* [BRIEF]: Whenever the string "Beyonce" turns up in a line below, that line should be copied.
··· RECORDS FOR PROCESSING ···
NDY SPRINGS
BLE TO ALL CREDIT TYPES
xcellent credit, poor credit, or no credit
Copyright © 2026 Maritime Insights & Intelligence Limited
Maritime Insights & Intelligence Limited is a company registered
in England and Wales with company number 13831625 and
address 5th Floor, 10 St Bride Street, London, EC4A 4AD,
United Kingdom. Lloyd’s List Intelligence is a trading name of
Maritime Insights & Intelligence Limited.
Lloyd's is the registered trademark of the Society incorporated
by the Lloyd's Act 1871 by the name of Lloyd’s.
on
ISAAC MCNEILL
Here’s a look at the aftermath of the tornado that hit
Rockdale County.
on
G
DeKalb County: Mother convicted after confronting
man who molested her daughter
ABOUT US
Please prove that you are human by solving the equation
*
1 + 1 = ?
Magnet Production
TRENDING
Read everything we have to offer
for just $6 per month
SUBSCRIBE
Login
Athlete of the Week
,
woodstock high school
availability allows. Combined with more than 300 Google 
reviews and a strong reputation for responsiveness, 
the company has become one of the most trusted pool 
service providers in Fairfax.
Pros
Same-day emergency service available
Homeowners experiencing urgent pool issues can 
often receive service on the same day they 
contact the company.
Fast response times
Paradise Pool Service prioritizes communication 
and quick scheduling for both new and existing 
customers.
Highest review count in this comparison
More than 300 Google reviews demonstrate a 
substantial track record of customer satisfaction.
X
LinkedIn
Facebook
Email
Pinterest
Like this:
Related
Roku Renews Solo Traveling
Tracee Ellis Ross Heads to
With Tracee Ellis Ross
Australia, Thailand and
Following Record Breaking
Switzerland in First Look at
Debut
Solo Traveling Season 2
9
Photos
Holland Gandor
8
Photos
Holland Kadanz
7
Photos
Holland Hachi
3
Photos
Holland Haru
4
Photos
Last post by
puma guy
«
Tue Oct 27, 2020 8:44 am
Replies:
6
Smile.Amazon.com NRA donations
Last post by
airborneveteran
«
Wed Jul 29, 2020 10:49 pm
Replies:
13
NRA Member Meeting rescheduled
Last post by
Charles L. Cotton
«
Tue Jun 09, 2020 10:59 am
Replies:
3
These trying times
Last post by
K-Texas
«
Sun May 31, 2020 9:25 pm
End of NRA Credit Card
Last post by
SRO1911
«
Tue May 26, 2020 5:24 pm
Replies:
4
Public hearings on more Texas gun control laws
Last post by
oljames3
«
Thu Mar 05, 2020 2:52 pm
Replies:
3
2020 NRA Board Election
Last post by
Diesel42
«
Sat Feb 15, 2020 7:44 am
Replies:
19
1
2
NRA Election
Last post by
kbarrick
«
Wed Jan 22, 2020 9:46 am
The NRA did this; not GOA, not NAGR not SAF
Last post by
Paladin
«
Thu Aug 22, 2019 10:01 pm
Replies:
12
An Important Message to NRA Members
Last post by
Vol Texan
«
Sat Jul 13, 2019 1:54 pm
···
··· RECORDS FOR PROCESSING ···
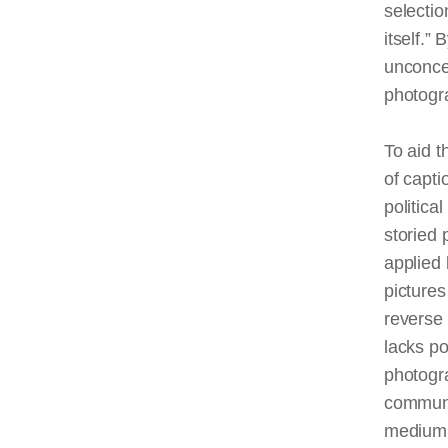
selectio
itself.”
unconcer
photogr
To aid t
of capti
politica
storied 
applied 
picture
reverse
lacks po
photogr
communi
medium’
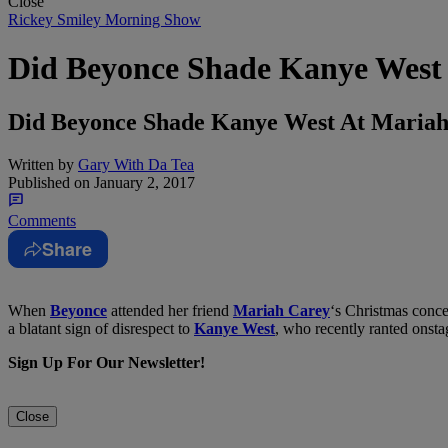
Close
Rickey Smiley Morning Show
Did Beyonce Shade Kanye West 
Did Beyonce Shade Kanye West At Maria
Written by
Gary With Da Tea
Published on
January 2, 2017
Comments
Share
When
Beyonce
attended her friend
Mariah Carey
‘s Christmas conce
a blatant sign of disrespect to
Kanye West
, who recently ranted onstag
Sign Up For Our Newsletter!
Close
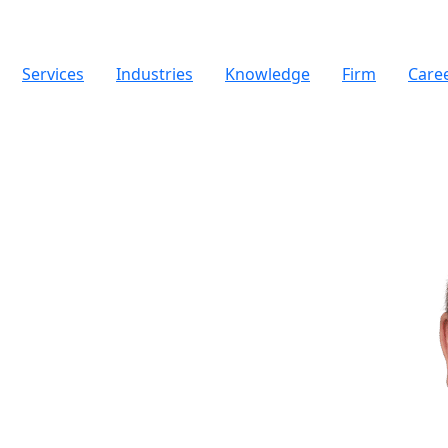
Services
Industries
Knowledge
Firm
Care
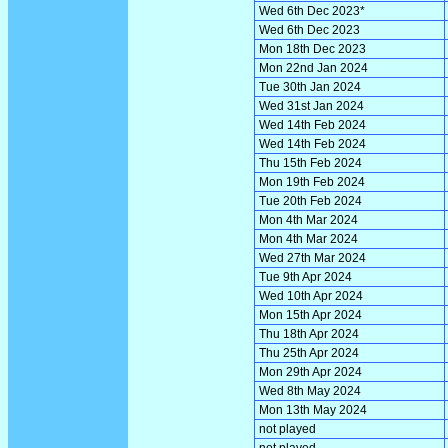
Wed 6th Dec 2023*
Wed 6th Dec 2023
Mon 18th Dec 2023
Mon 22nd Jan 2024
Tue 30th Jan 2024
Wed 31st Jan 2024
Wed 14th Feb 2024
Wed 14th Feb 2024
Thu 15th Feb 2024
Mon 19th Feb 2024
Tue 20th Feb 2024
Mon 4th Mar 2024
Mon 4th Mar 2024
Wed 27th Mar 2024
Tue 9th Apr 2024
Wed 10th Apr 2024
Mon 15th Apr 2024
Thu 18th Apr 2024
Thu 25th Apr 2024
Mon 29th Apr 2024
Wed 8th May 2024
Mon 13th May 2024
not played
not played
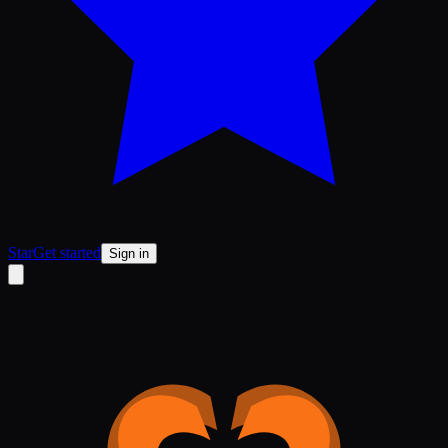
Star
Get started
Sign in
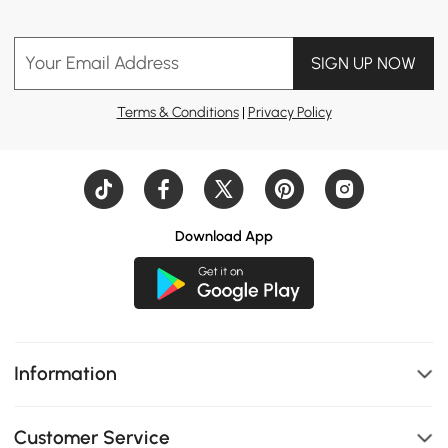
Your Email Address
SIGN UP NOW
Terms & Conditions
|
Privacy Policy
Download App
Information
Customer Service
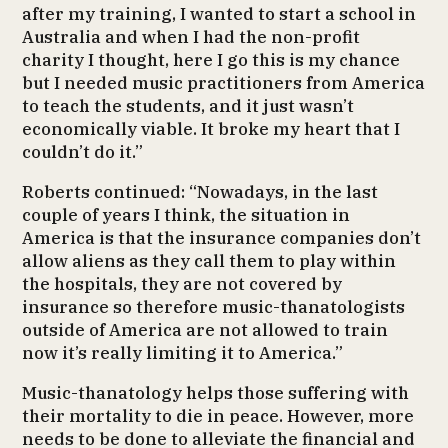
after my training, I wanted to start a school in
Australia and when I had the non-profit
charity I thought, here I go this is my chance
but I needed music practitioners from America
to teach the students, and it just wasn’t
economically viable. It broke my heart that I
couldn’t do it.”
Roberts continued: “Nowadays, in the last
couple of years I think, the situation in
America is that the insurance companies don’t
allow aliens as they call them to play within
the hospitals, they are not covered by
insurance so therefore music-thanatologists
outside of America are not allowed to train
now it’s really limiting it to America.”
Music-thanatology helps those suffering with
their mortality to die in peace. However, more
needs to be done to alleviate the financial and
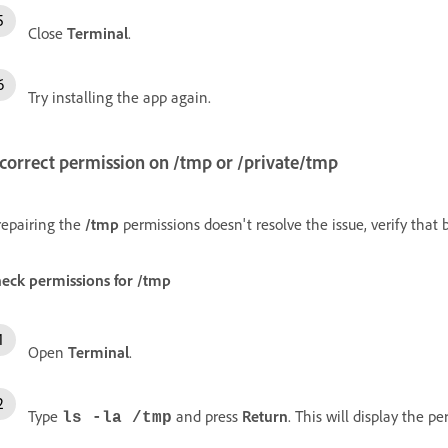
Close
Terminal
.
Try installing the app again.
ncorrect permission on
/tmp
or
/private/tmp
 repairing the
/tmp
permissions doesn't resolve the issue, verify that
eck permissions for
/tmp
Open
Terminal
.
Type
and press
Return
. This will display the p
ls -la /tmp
···
··· RECORDS FOR PROCESSING ···
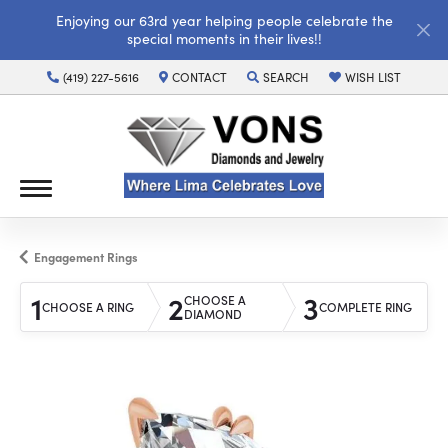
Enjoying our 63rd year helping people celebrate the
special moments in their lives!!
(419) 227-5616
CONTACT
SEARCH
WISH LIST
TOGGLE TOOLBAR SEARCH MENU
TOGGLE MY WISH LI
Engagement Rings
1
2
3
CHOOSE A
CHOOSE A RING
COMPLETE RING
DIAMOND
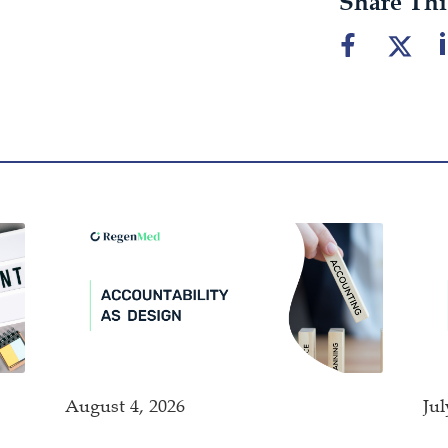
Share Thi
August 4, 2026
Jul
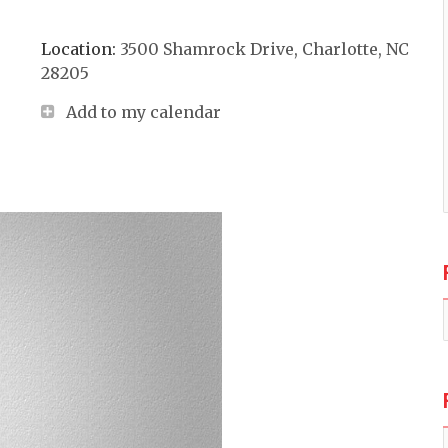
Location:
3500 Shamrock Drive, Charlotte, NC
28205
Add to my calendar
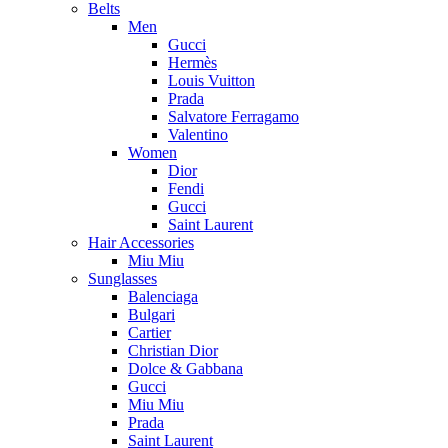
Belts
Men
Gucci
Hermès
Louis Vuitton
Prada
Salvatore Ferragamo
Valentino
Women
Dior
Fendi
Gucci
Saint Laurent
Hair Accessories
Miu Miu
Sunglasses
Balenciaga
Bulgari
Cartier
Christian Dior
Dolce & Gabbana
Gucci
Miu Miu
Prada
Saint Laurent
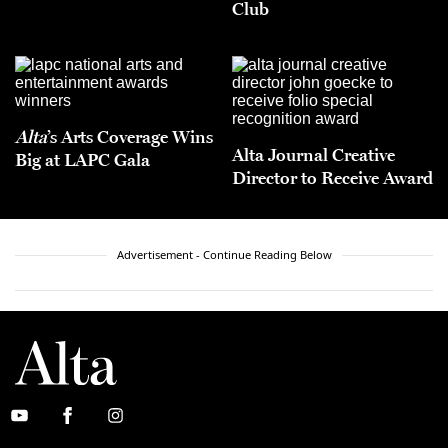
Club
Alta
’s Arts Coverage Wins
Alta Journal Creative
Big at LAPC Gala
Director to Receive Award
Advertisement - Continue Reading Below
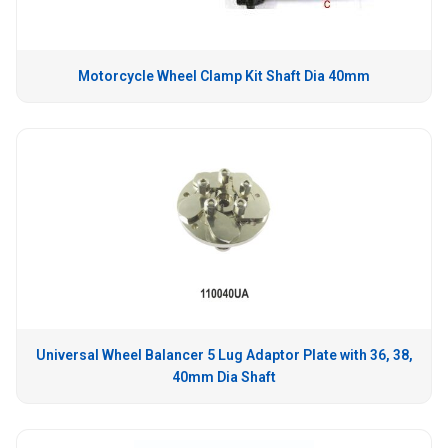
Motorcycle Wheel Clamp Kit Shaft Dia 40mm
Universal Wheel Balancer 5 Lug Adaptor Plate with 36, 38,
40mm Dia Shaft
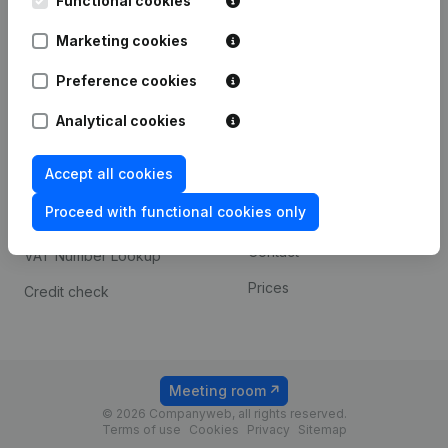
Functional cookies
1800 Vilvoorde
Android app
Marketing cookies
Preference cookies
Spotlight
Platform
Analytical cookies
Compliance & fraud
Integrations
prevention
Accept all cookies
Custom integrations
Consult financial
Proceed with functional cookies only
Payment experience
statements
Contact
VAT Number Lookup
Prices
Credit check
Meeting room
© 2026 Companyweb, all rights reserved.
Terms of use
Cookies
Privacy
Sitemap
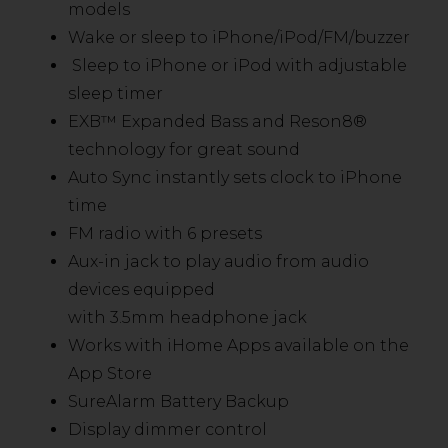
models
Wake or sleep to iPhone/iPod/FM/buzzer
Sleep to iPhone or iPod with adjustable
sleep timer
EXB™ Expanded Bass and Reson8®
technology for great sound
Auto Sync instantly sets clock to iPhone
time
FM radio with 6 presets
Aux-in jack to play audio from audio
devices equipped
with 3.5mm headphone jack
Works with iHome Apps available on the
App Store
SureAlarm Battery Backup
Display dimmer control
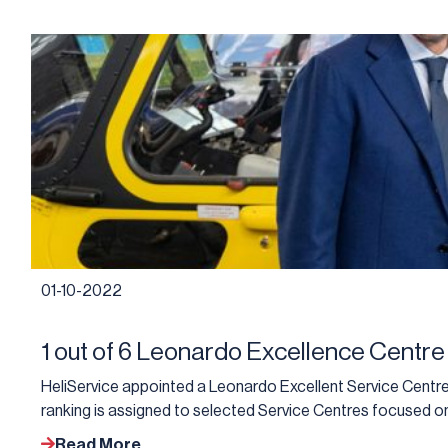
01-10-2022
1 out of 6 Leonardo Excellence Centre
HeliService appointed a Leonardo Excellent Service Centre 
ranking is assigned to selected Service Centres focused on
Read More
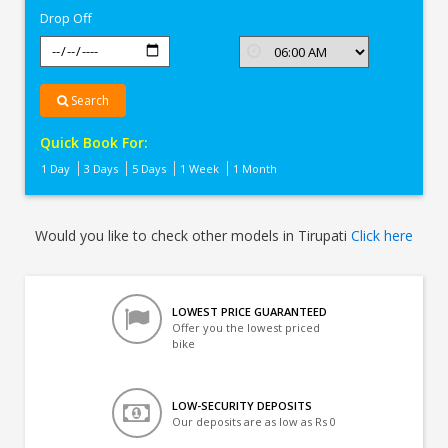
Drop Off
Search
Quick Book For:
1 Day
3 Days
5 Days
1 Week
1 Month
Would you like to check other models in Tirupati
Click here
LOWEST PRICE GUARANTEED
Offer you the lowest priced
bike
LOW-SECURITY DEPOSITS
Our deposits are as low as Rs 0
···
* [RESULT OF THIS EXERCISE]:
Did Beyonce Shade Kanye West 
Did Beyonce Shade Kanye West At Maria
Beyonce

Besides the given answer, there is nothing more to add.